▸ **ACTION ITEM**:
Write out the text of these lines again with every "métiers" switched to "emplois", leaving everything else as it is. Leave the pictures out.

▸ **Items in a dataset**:
=== Section Start ===

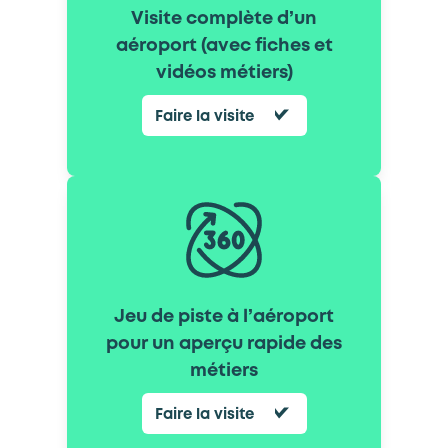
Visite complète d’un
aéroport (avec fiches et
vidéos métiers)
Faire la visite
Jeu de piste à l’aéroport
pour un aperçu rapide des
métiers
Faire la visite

=== Section End ===

▸ **OUTPUT OF THE EXERCISE**:
Visite complète d’un
aéroport (avec fiches et
vidéos emplois)
Faire la visite
Jeu de piste à l’aéroport
pour un aperçu rapide des
emplois
Faire la visite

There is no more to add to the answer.